More than 100 care staff have received £964,537, after Excelcare sacked them and offered them new contracts with a 40 per cent pay cut, it emerged yesterday.

Public sector union Unison took on the women workers’ case after they were transferred to ExcelCare, when Essex County Council privatised their care homes.

Excelcare claimed that it had to put in place new contracts for the staff, or close the homes, as the council had failed to give them the full running costs of the transfer. The new contract included worse conditions and a 40 per cent pay cut – a breach of the Transfer of Undertakings Regulations (TUPE) that protect pay and conditons.

Seventy-one UNISON members and 46 GMB members won settlements ranging from £1000 to more than £30,000, at the Bury-St-Edmonds employment tribunal on Tuesday.

In a separate development, the Fire Brigades Union and Thompsons Solicitors have secured a ground breaking victory for firefighter Christopher Bennett after he was sacked for sending an e-mail to colleagues about the fire service’s insistence that he use a chair that was injuring his back on nightshifts at work.

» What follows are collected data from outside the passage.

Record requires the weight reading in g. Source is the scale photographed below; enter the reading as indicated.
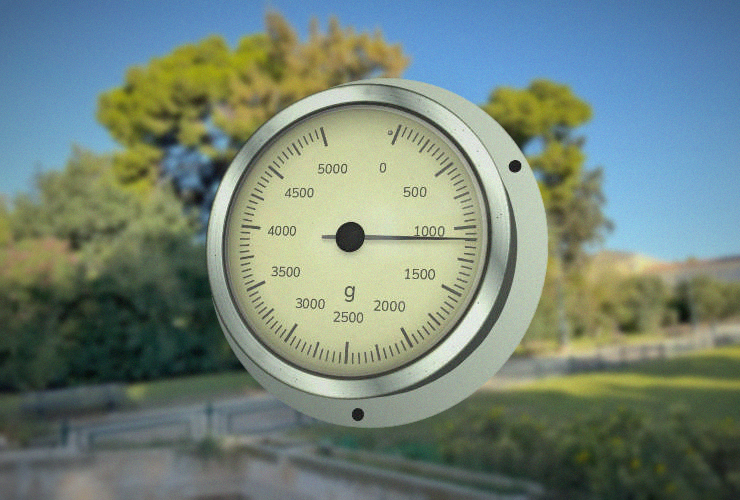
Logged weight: 1100 g
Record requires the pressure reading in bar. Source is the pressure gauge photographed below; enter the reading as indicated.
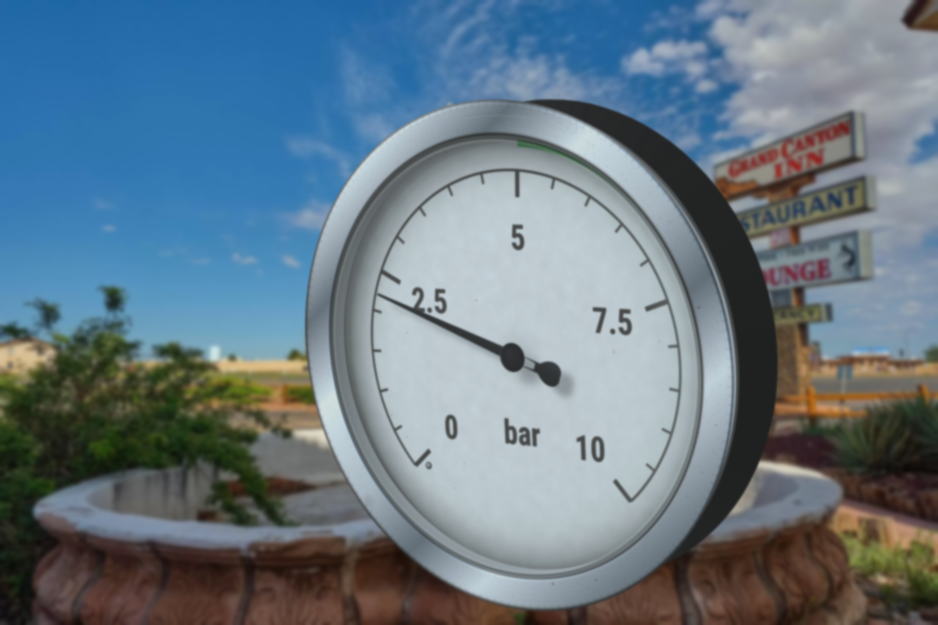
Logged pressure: 2.25 bar
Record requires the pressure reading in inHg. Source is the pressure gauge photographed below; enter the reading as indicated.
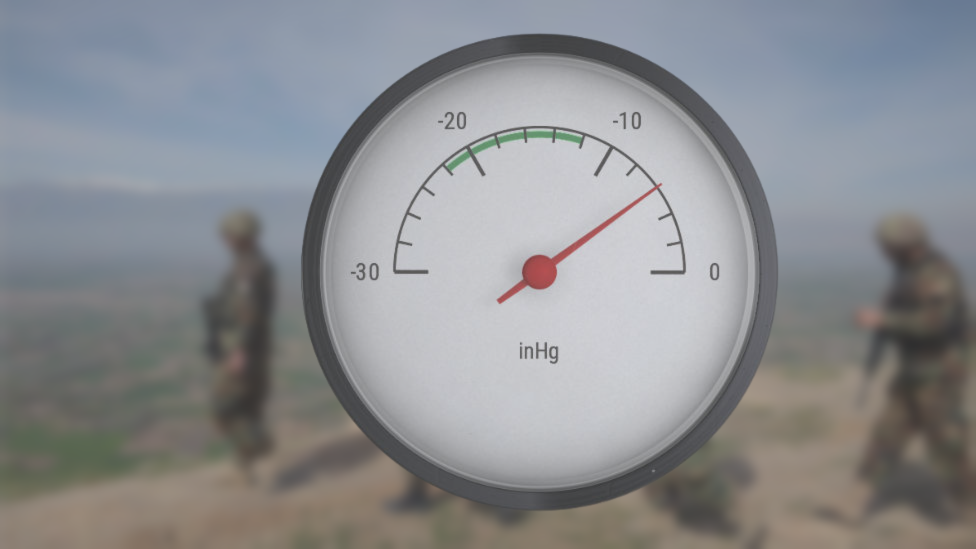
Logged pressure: -6 inHg
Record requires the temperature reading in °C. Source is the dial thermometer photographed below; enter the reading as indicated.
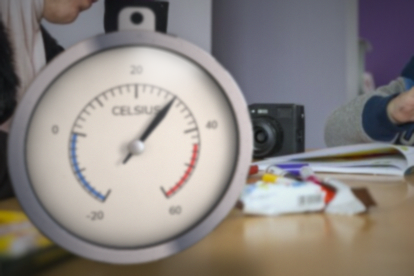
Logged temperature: 30 °C
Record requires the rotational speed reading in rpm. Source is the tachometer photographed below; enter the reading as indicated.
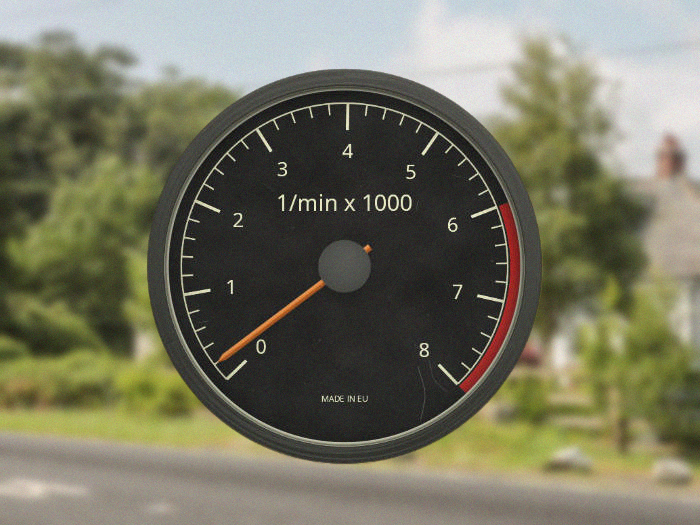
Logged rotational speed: 200 rpm
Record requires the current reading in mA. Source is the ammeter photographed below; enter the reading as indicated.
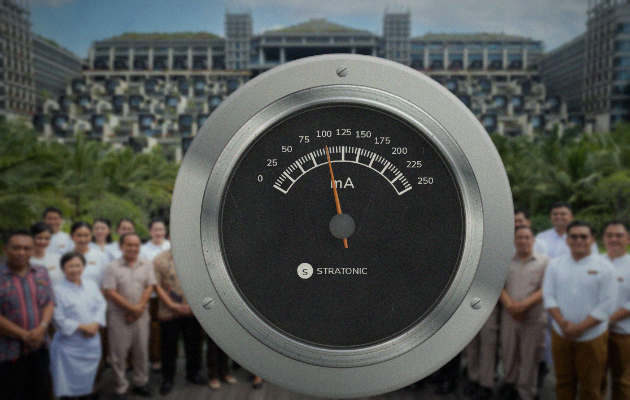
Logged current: 100 mA
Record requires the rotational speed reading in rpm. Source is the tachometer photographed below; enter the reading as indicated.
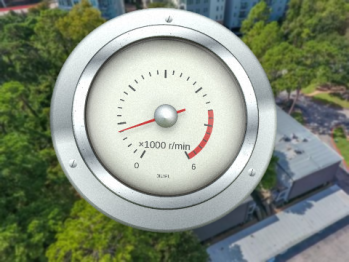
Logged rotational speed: 800 rpm
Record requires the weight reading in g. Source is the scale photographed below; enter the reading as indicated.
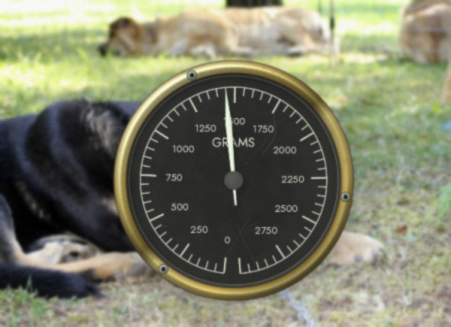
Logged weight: 1450 g
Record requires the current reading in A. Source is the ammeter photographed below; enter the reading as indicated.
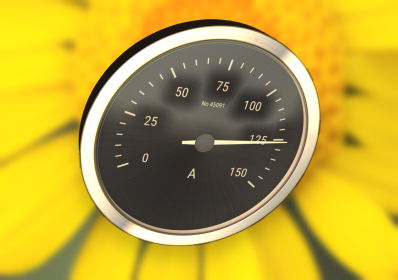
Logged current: 125 A
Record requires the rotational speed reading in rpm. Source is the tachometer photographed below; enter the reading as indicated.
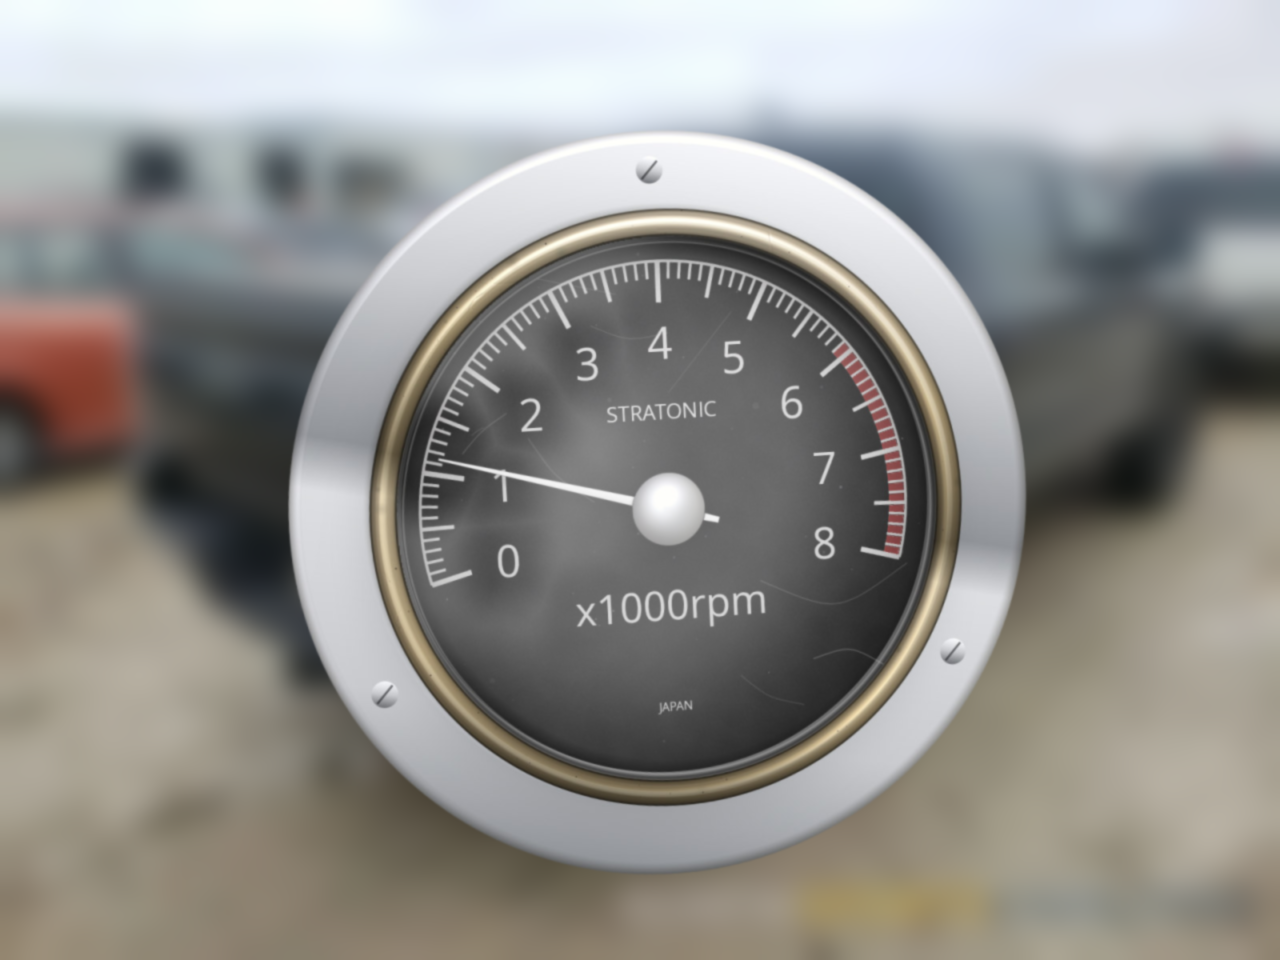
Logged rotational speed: 1150 rpm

The Tribunal found that his right to freedom of expression under the Human Rights Act had been breached and that his dismissal was unfair.

Christopher Bennett who suffered back problems had over 25 years service with Greater Manchester Fire and Rescue Authority (GMFRA). He sent an e-mail in February 2008 to colleagues referring to an article which appeared in the Manchester Evening News on 29 November 2007, headlined ‘Firefighters sue brigade after hurting backs on station chairs’.

In 2007, Bennett had asked the authority to make reasonable adjustments under the Disability Discrimination Act by permitting him to use his own rest mattress, as an alternative ‘horizontal’ form of resting during nightshifts.

Bennett’s request to use his own mattress had been refused and he was told only to use the rest facility provided by GMFRA or rest on the benches in the snooker room.

After a seven- day hearing in June and September 2009, the Tribunal found that the e-mail was of political and public interest, in that firefighters should be alert and fit to go about their business of fighting fires and effecting rescues.

The Tribunal went on to find that Bennett was seeking in his own way to protect public safety.

Thompsons secured an out-of-court settlement of £80,000, more than the statutory cap for these types of cases.